Le Ghost in The Shell de 1995 voyait le Major se poser une question : « Qu’est-ce que je suis ». La version hollywoodienne avec Scarlett Johansson en lead voit ce personnage mi humanoïde mi cybernétique s’interroger sur « Qui suis-je ». La question peut paraître similaire mais la nuance n’est pas moins importante car la nouvelle œuvre de Rupert Sanders construit sa trame dans une atmosphère moins déliquescente et plus centrée sur le miroir humain du Major. L’œuvre de Mamoru Oshii, métrage monumental de l’animation japonaise, était une quête existentialiste mortifère alors que Rupert Sanders se rapproche plus de l’esprit qui alimentait la série animée avec un aspect thriller assez important.
Ce qui se présente à nous se rapproche plus d’un polar technologique, sérieux et noir dans son écriture, teinté d’une recherche d’une mémoire en suspens, d’un passé oublié, que d’un portrait cyberpunk et mélancolique d’un être robotique en perdition. Et ce n’est pas seulement la fin, beaucoup moins sombre et violente, qui nous fait ressentir ce gout amer qui n’est pas forcément des plus étonnants et qui n’empêche pas de dévoiler des qualités cinématographiques intéressantes dans ce Ghost in The Shell.
Bien évidemment au regard du thème, de l’actrice principale, du décorum urbain, il est impossible de ne pas penser à Lucy de Luc Besson et à Under the Skin. Rupert Sanders arrive à se démarquer là où Luc Besson s’était auparavant cassé les dents : créer un métrage moderne, aux effets visuels parfois saisissants et à dénicher une direction artistique tokyoïte, certes un peu lissée, mais clairement prenante entre les interludes de ces bâtiments géants et cette mégalopole triste. Mais le réalisateur tombe de certaines marches lorsqu’il faut pousser le curseur vers l’abstraction et le questionnement de la conscience, et a du mal à se hisser au niveau de l’extraordinaire Under the Skin.
C’est lors d’une scène où le Major épie le visage d’une femme humaine que la ressemblance avec Under The Skin se fait sentir, étant proche de la séquence où cette même Scarlett Johansson scrutait le visage déformé d’un humain inconnu. Même si Rupert Sanders passe par la case des scènes obligées par le biais de l’hommage, recopiant par moments celles de l’animé, ce Ghost in The Shell a le mérite de vouloir bâtir sa propre identité, malgré le fantôme du matériel de base et des multiples influences dont le film est composé (Matrix, Blade Runner).
Derrière cet héritage, que faut-il penser de cette création hollywoodienne qui parle elle-même d’identité et de confusion d’âme ? C’est toujours délicat de parler de ce genre d’œuvre qui prône le questionnement de la création d’être, suite à la recomposition de nombreuses parcelles de corps différents ou de technologie autre, alors que ce même métrage est lui-même sujet à de nombreuses références parfois trop lourdes à porter, rendant l’objet en lui-même presque impersonnel.

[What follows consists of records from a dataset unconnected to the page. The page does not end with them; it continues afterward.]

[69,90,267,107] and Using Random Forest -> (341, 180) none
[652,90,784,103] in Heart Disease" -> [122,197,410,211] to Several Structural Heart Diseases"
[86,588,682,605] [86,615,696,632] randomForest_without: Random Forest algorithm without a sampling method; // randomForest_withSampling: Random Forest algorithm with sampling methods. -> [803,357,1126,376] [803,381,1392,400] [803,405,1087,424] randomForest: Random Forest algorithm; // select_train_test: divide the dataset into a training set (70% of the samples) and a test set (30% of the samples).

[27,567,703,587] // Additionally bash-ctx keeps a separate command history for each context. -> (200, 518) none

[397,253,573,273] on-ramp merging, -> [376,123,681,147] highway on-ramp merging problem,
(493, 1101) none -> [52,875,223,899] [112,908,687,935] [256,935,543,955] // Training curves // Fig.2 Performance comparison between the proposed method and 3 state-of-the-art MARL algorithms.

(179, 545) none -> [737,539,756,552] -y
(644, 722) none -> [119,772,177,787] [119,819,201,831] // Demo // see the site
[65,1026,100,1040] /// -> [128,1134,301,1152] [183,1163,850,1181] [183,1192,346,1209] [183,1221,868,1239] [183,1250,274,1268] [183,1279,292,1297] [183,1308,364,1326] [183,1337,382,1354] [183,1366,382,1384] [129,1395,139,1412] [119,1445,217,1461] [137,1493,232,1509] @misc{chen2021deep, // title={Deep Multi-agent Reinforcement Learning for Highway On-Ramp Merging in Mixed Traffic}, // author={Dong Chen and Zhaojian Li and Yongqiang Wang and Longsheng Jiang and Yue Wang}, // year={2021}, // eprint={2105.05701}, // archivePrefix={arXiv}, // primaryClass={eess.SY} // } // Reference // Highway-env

A ce niveau-là, ce Ghost in The Shell ne sera pas impérissable mais vaut le coup d’œil dans cette traque d’un hacker cybernétique qui ne sombre pas dans l’office du trop-plein spectaculaire : Rupert Sanders n’a pas la mise en scène d’un Mickael Mann mais sait agencer ses scènes d’actions, se doter d’un montage au cordeau et d’un cadrage terriblement iconique rendant grâce à son actrice ou à un Takeshi Kitano patibulaire.
Malheureusement, dans celui d’Oshii, le Major faisait corps avec sa ville : être pur mais difforme à l’intérieur, campant une zone de non droit où la ville était l’amas d’une conscience en friche. Ici, ce Ghost in the Shell souffre du même problème que Tron l’héritage de Joseph Kosinski ou même de Skull Island de Jordan Vogt-Roberts, où les environnements magnifiquement orchestrés manquent de laideur, d’une personnalité maladive et mélancolique mais qui se démarque de la démarche visuelle des films de super héros.
C’est particulier car Rupert Sanders a voulu s’aventurer dans la quête de l’humain qui sommeille en son personnage mais le Major n’a jamais semblé aussi robotique alors qu’Oshii voulait dépeindre la fin d’une humanité dans un moment où le monstre mécanique qu’était le Major était humain comme jamais. De ce fait, le Major est à l’image de sa ville, de son film, du départ même d’un projet comme celui de faire un remake live de Ghost in The Shell : un ersatz stylisé, inscrit dans son époque déshumanisante, mais dont la substance manque de saveur.